Parents send their children to school to learn—not to have private information about them and their families collected and distributed to the highest bidder.

A few months ago one Nevada father was told he’d have to cough up $10,000 to be told what information his children’s school is providing to strangers thanks to Common Core data collection practices. Parents in Colorado are facing a similar dilemma, as Watchdog Wire reports:

Colorado school districts are collecting broad, detailed educational and psychological data on their students for use by private companies and the federal government, yet parental access to the same information remains limited and difficult to come by.

Local districts are giving parents the run-around and stalling, while the state Department of Education claims that it simply doesn’t have the ability to connect parents with their children’s data. …

Ft.
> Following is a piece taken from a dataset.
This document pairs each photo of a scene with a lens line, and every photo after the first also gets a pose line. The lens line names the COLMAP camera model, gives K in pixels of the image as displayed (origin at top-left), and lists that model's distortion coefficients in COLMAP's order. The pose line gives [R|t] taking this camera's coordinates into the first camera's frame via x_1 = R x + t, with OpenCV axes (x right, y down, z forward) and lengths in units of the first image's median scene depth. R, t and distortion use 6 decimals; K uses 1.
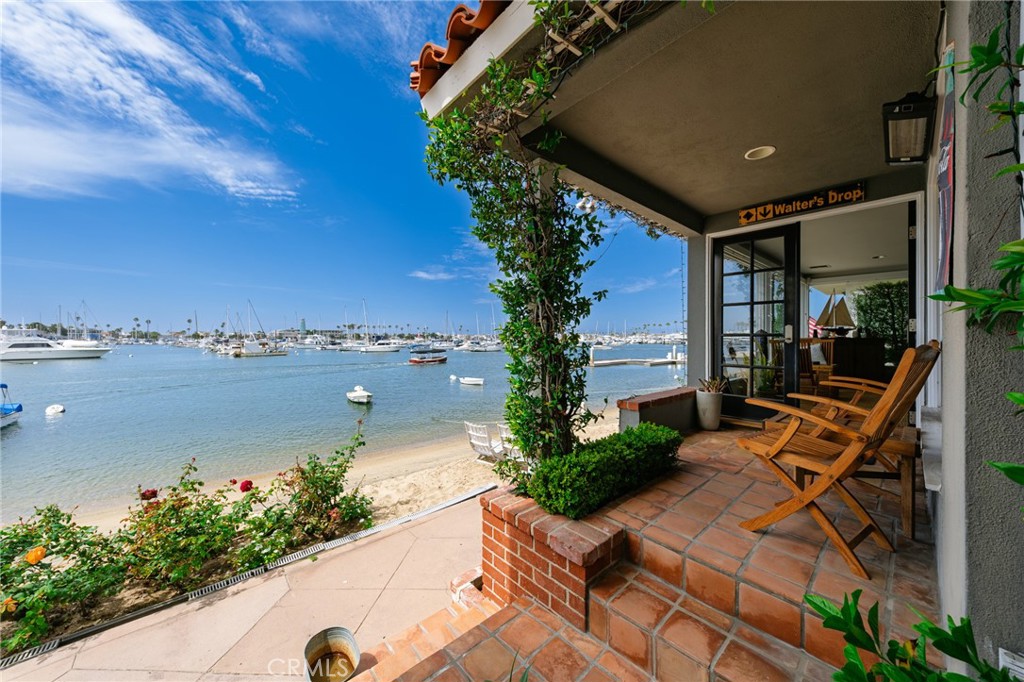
lens RADIAL K [[356.3, 0, 512.0], [0, 356.3, 341.0], [0, 0, 1]] dist [0.000312, 0.000002]
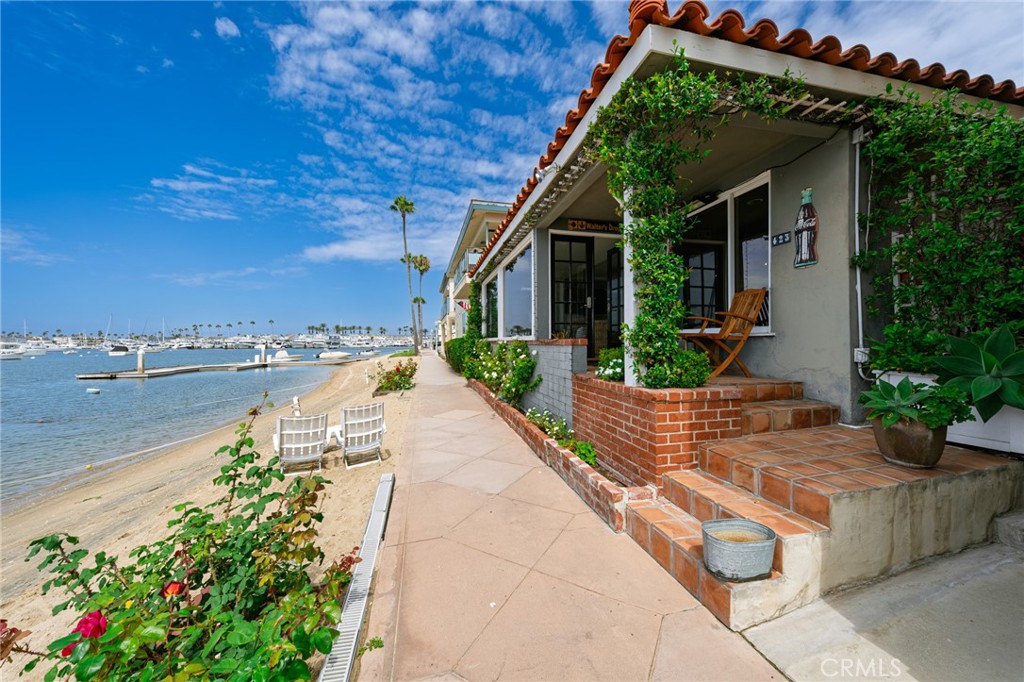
lens RADIAL K [[356.3, 0, 512.0], [0, 356.3, 341.0], [0, 0, 1]] dist [0.000312, 0.000002]
pose [[0.470034, -0.000706, 0.882648, -0.124001], [0.009346, 0.999948, -0.004177, 0.023559], [-0.882599, 0.010212, 0.470016, 0.078167]]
Collins parent Cheri Kiesecker has written to the Colorado Dept of Education (CDE), which has said it cannot share data with parents. Dan Damagala, CDE’s CIO of Information Management Services, replied that, “The Colorado Department of Education does not have a mechanism for verifying parent/guardian relationships to students– and the release of student information to an unauthorized entity would be a violation of Family Educational Rights and Privacy Act (FERPA).”

In other words, CDE is citing the very law intended to assure parents access to justify denying them that same access.

… every state adopting common core must join the testing consortia, either PARCC or SBAC. (Colorado chose PARCC). The consortia are required to “provide timely and complete access to any and all data collected at the state level” to the federal government.

… CDE creates the Golden Record of your child’s data and shares this with other vendors and agencies across the state and the country. Millions of personally identifiable data are stored in the Golden Record are shared with the Dept. of Corrections, Dept. of Labor, Social Services, and Higher Ed and the Federal government. The intent is to track children from pre-K through the workforce.

The data collected isn’t just about grades, much of it is psychological. Schools collect and share non-cognitive data by teacher observation, classroom video, digital programs, curriculum and tests taken on classroom computers. Ed tech companies are scrambling to compete in this multi-billion dollar digital market. Vendors are eager to get their hands on this lucrative data, as student data is a fast growing market.

Common Core was sold to parents as voluntary, rigorous academic standards. Turns out we’ve been sold a bill of goods—that taxpayers and students are paying for. Thankfully, parents who don’t want their children and families subjected to intrusive government and third-party snooping can opt out.